Task item →
Rewrite the items starting with the line that contains "да выпейте чаю" and going on through the end of the items, replacing every "cotic" with "main" and changing nothing else. Give only those lines.

Extracted entries →
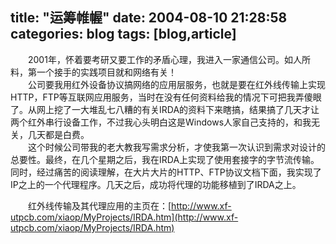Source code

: title: "运筹帷幄"
date: 2004-08-10 21:28:58
categories: blog
tags: [blog,article]
---
　　2001年，怀着要考研又要工作的矛盾心理，我进入一家通信公司。如人所料，第一个接手的实践项目就和网络有关！  
　　公司要我用红外设备协议搞网络的应用层服务，也就是要在红外线传输上实现HTTP，FTP等互联网应用服务，当时在没有任何资料给我的情况下可把我弄傻眼了。从网上挖了一大堆乱七八糟的有关IRDA的资料下来瞎搞，结果搞了几天才让两个红外串行设备工作，不过我心头明白这是Windows人家自己支持的，和我无关，几天都是白费。  
　　这个时候公司带我的老大教我写需求分析，才使我第一次认识到需求对设计的总要性。最终，在几个星期之后，我在IRDA上实现了使用套接字的字节流传输。同时，经过痛苦的阅读理解，在大片大片的HTTP、FTP协议文档下面，我实现了IP之上的一个代理程序。几天之后，成功将代理的功能移植到了IRDA之上。  
  
　　红外线传输及其代理应用的主页在：[http://www.xf-utpcb.com/xiaop/MyProjects/IRDA.htm](http://www.xf-utpcb.com/xiaop/MyProjects/IRDA.htm)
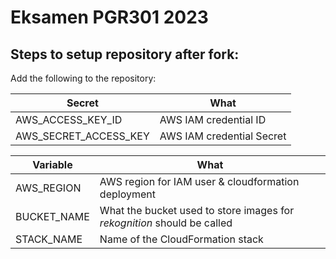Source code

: # Eksamen PGR301 2023

## Steps to setup repository after fork:

Add the following to the repository:

| Secret                | What                      |
| --------------------- | ------------------------- |
| AWS_ACCESS_KEY_ID     | AWS IAM credential ID     |
| AWS_SECRET_ACCESS_KEY | AWS IAM credential Secret | 

| Variable    | What                                                                    |
| ----------- | ----------------------------------------------------------------------- |
| AWS_REGION  | AWS region for IAM user & cloudformation deployment                     |
| BUCKET_NAME | What the bucket used to store images for _rekognition_ should be called |
| STACK_NAME  | Name of the CloudFormation stack                                        |
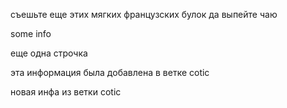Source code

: съешьте еще этих мягких французских булок да выпейте чаю

some info

еще одна строчка

эта информация была добавлена в ветке cotic

новая инфа из ветки cotic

Solved problem →
: съешьте еще этих мягких французских булок да выпейте чаю

some info

еще одна строчка

эта информация была добавлена в ветке main

новая инфа из ветки main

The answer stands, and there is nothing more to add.